• **EXERCISE MATERIAL**
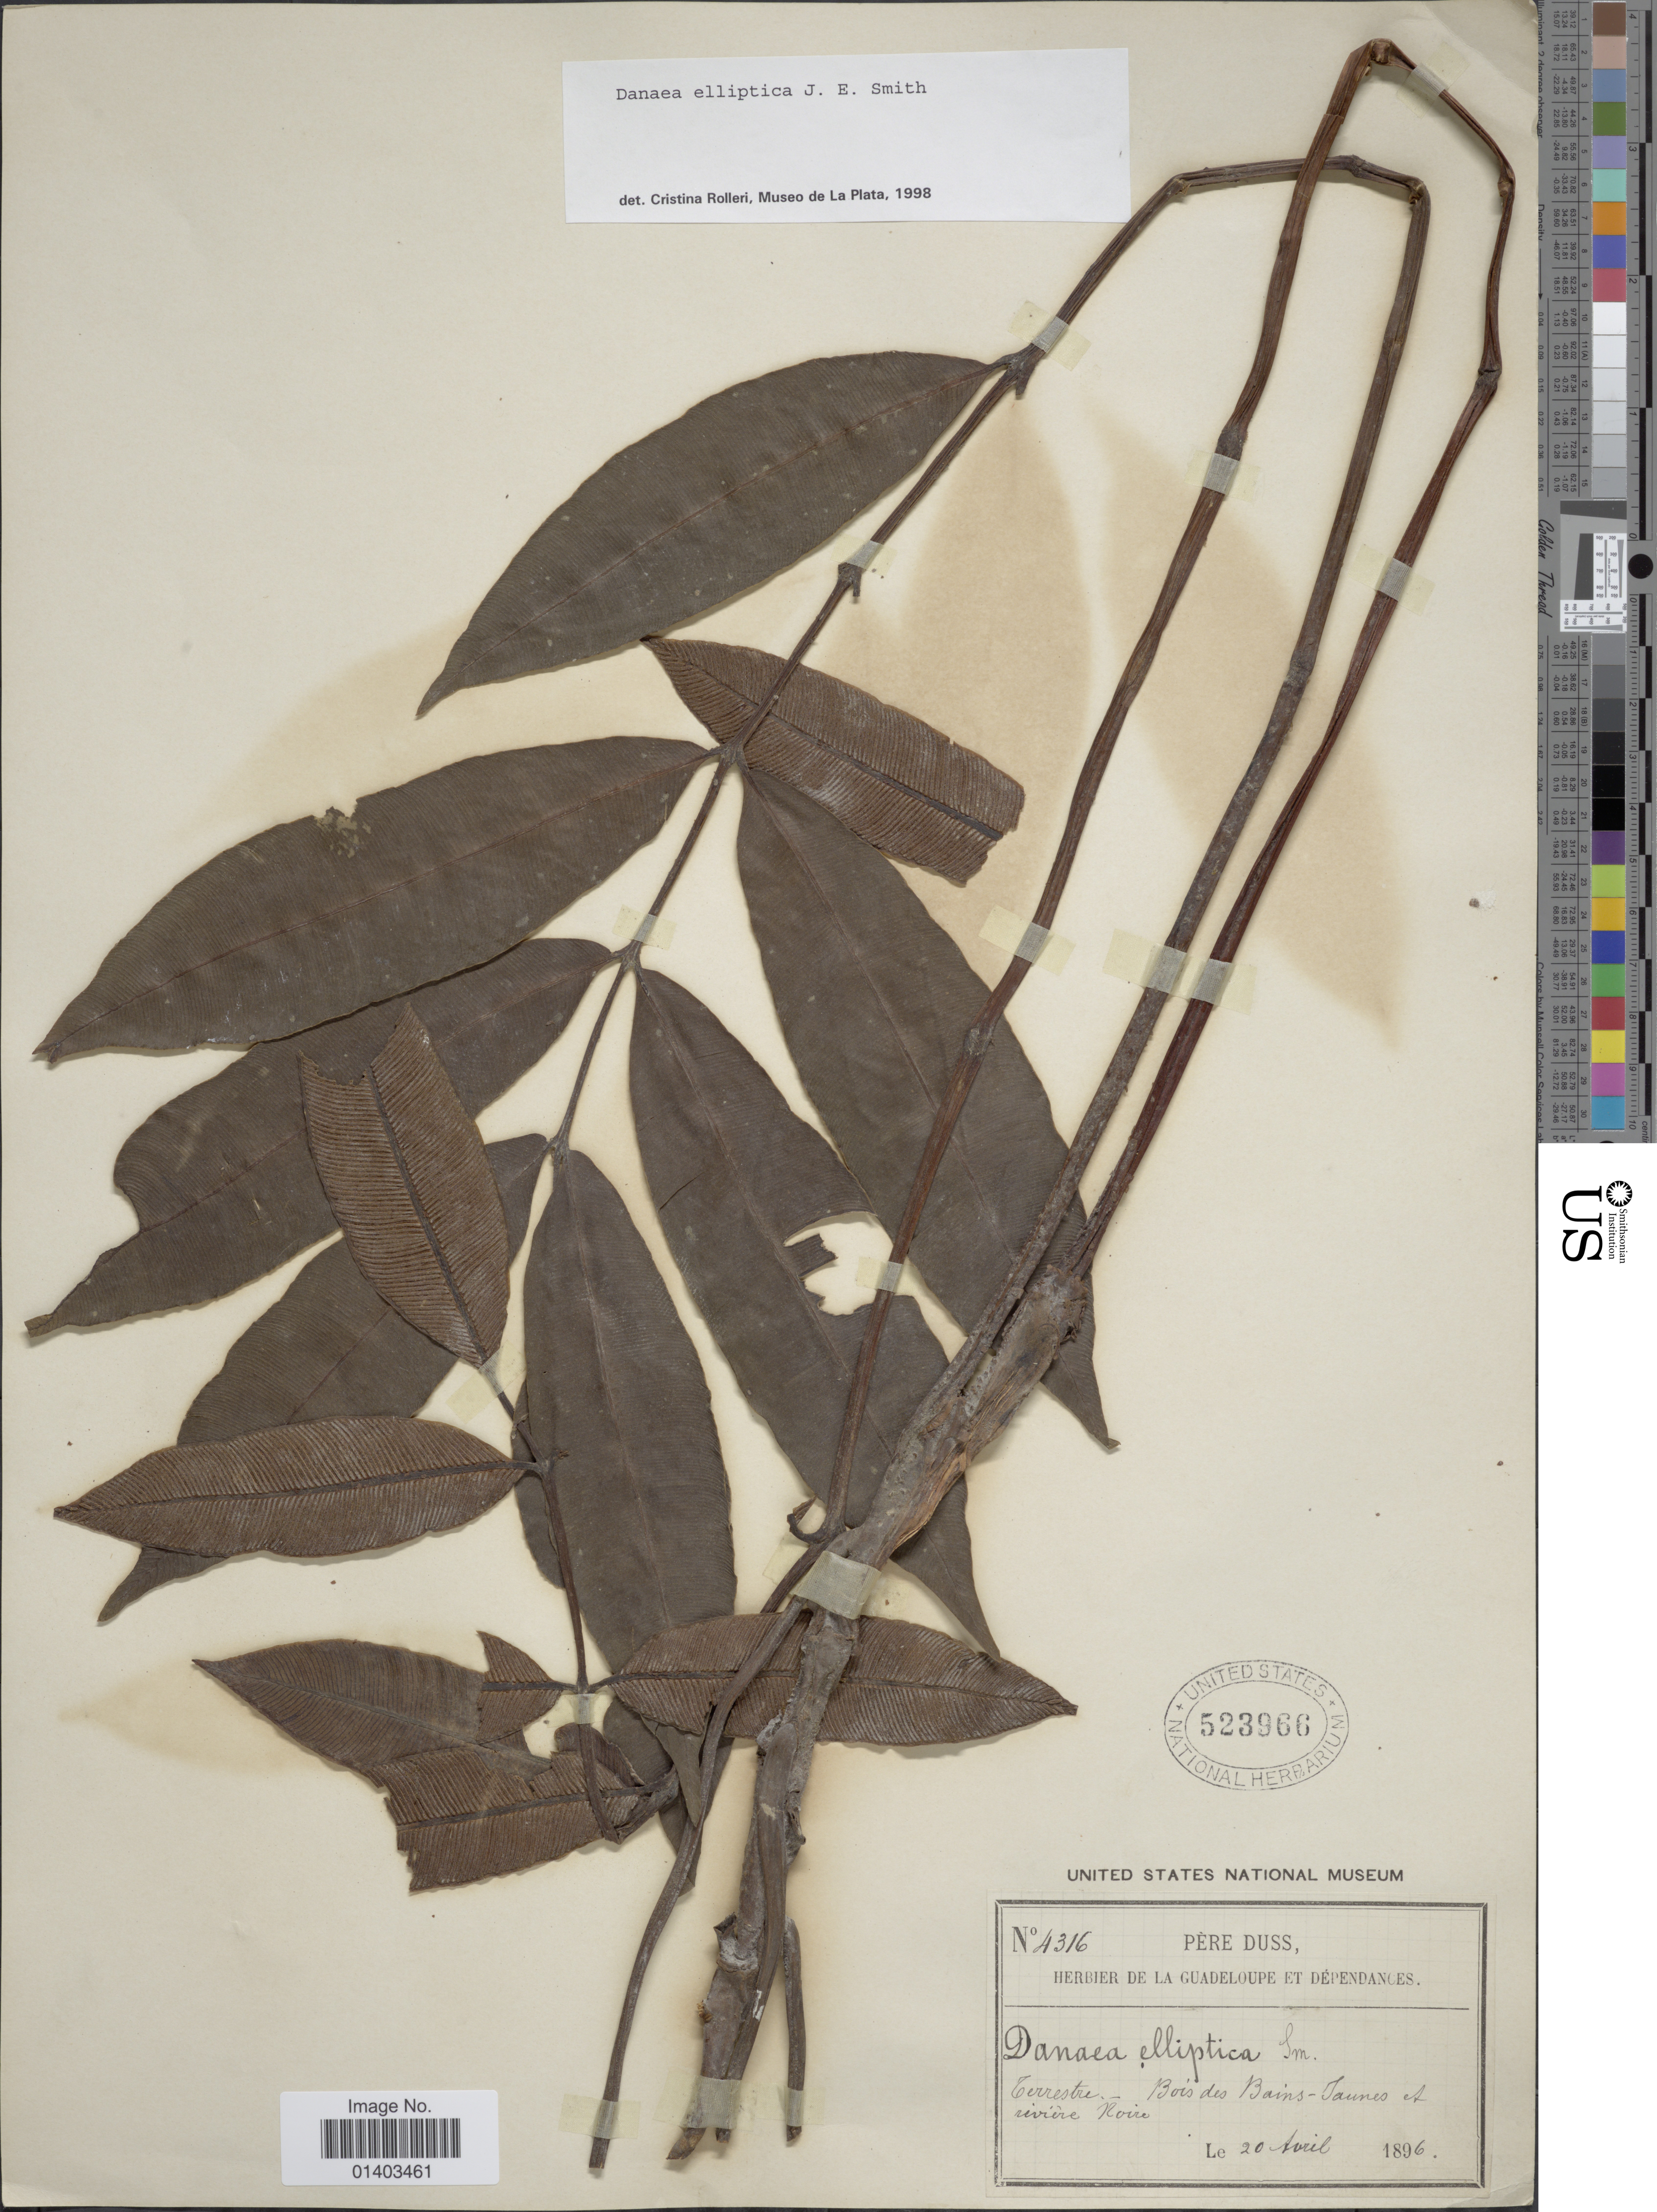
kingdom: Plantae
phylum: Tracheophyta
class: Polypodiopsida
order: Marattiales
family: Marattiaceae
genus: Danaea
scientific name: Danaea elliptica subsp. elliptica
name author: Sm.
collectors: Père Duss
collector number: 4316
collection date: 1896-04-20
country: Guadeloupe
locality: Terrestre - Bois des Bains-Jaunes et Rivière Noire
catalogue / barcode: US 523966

• **GOAL**
Transcribe the text of each item above line for line, without altering any wording or punctuation, and omit the pictures from your transcription.

• **EXERCISE SOLUTION**
kingdom: Plantae
phylum: Tracheophyta
class: Polypodiopsida
order: Marattiales
family: Marattiaceae
genus: Danaea
scientific name: Danaea elliptica subsp. elliptica
name author: Sm.
collectors: Père Duss
collector number: 4316
collection date: 1896-04-20
country: Guadeloupe
locality: Terrestre - Bois des Bains-Jaunes et Rivière Noire
catalogue / barcode: US 523966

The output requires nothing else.